Appearing at: Telluride Bluegrass Festival, Rockygrass

Darlingside

Put the vintage harmonies of the Byrds and Crosby, Stills, Nash & Young within the modern context of ethereal indie folk and you get Darlingside. Originally formed as an a-capella group in college, the emerging Massachusetts quartet sing in pristine unity while rotating between a variety of mostly acoustic instruments. On the band’s latest album, last year’s “Birds Say,” introspective lyrics with soul-searching depth float above tastefully mellow chamber folk-pop tunes. Classically trained chops are easy to hear, but the band doesn’t instrumentally embellish. The dominant force here is the quietly intense power of joined voices.

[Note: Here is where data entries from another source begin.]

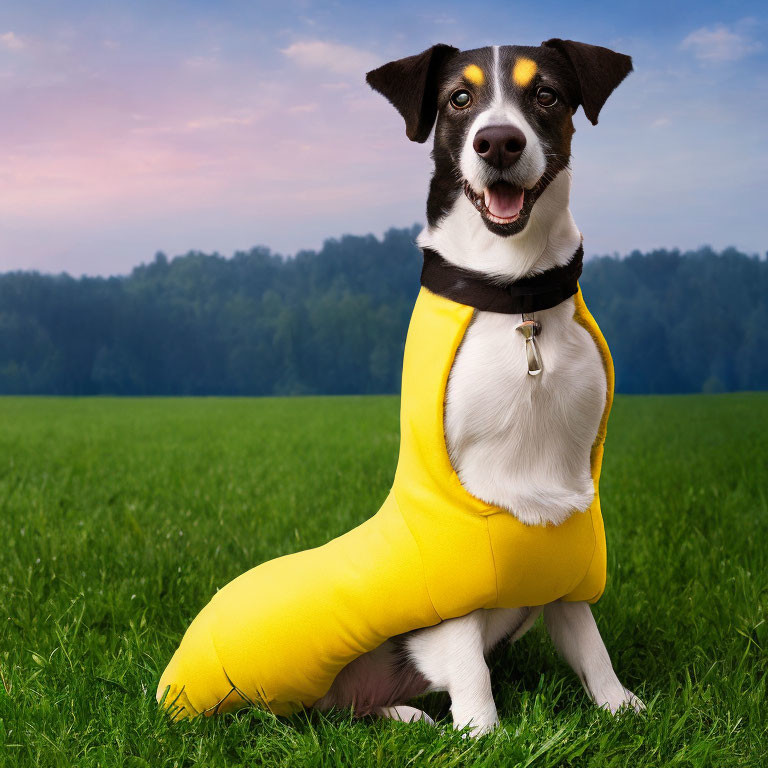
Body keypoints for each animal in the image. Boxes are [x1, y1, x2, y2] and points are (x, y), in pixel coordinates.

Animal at [312, 42, 640, 736]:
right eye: (459, 99)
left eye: (545, 94)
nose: (499, 142)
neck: (514, 292)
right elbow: (466, 652)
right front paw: (483, 733)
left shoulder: (568, 498)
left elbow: (588, 639)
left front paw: (622, 707)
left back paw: (403, 711)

Appearing at: Folks Festival

The Claypool Lennon Delirium

This new project combines Primus front man/gonzo bass virtuoso Les Claypool and multi-instrumentalist Sean Lennon (yep, son of John and Yoko). The two met last summer when Lennon’s band, the Ghost of a Saber Tooth Tiger, opened for Primus. Informal back stage jam sessions led to the two new friends joining forces for six weeks to record what Claypool described as “an old-school, psychedelic/prog record.” With Claypool playing his usual mind-bending bass runs and Lennon handling both guitar and drums, the result, “Monolith of Phobos,” will be released on June 3. If the lead track, “Mr. Wright,” is any indication, the album is going to be a trippy odyssey full of experimental twists and turns—perfect sounds for losing yourself at a festival.